Search for the word "window" in the entries. Each line that holds it should be copied.
### MATERIAL PROVIDED
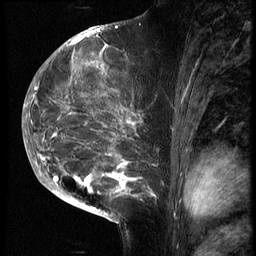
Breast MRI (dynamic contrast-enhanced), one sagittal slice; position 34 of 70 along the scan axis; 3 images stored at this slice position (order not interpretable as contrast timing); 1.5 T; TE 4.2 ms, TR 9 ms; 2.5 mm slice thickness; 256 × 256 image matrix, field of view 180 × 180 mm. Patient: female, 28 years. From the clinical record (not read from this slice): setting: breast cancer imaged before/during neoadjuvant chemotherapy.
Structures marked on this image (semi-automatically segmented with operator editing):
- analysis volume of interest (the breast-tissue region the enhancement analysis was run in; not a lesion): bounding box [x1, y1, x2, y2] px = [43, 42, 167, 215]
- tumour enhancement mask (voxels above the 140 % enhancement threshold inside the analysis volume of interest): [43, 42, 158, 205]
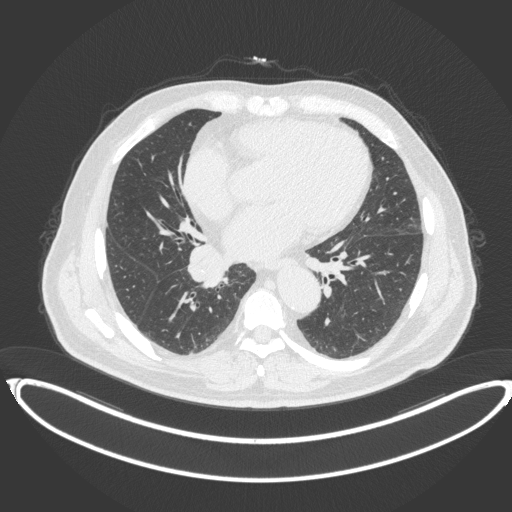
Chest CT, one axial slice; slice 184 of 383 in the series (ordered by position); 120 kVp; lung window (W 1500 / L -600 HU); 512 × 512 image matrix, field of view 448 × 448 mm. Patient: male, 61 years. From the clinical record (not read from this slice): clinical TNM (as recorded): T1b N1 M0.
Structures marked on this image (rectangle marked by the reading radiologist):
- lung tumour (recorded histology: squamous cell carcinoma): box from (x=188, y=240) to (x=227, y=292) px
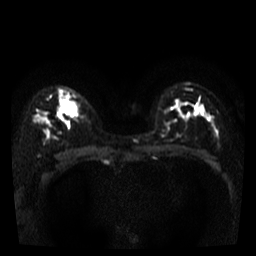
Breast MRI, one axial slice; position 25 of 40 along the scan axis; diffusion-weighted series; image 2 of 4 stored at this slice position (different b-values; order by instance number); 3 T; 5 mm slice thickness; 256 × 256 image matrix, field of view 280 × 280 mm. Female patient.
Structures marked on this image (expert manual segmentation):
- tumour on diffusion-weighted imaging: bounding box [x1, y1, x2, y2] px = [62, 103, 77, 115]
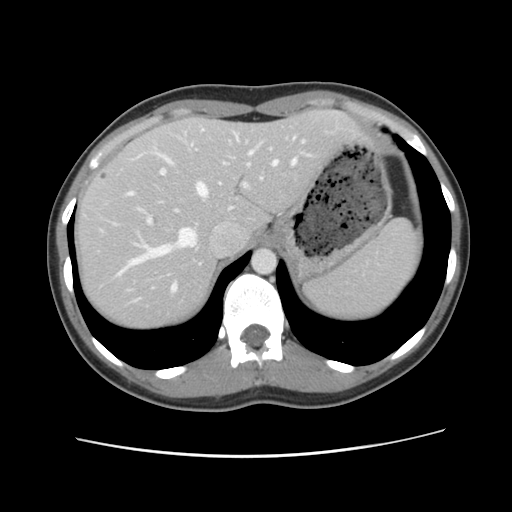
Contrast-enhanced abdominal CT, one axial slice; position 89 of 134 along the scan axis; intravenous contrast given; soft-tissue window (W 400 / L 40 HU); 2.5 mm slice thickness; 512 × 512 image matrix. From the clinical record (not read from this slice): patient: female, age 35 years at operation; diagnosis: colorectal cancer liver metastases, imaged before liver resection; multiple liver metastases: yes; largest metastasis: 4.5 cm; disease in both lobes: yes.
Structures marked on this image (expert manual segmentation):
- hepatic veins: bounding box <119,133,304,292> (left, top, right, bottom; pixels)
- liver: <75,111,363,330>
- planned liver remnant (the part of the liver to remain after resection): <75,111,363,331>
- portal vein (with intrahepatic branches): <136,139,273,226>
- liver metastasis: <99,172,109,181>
######
◆ ANSWER TO THIS PROBLEM ◆
Chest CT, one axial slice; slice 184 of 383 in the series (ordered by position); 120 kVp; lung window (W 1500 / L -600 HU); 512 × 512 image matrix, field of view 448 × 448 mm. Patient: male, 61 years. From the clinical record (not read from this slice): clinical TNM (as recorded): T1b N1 M0.
Contrast-enhanced abdominal CT, one axial slice; position 89 of 134 along the scan axis; intravenous contrast given; soft-tissue window (W 400 / L 40 HU); 2.5 mm slice thickness; 512 × 512 image matrix. From the clinical record (not read from this slice): patient: female, age 35 years at operation; diagnosis: colorectal cancer liver metastases, imaged before liver resection; multiple liver metastases: yes; largest metastasis: 4.5 cm; disease in both lobes: yes.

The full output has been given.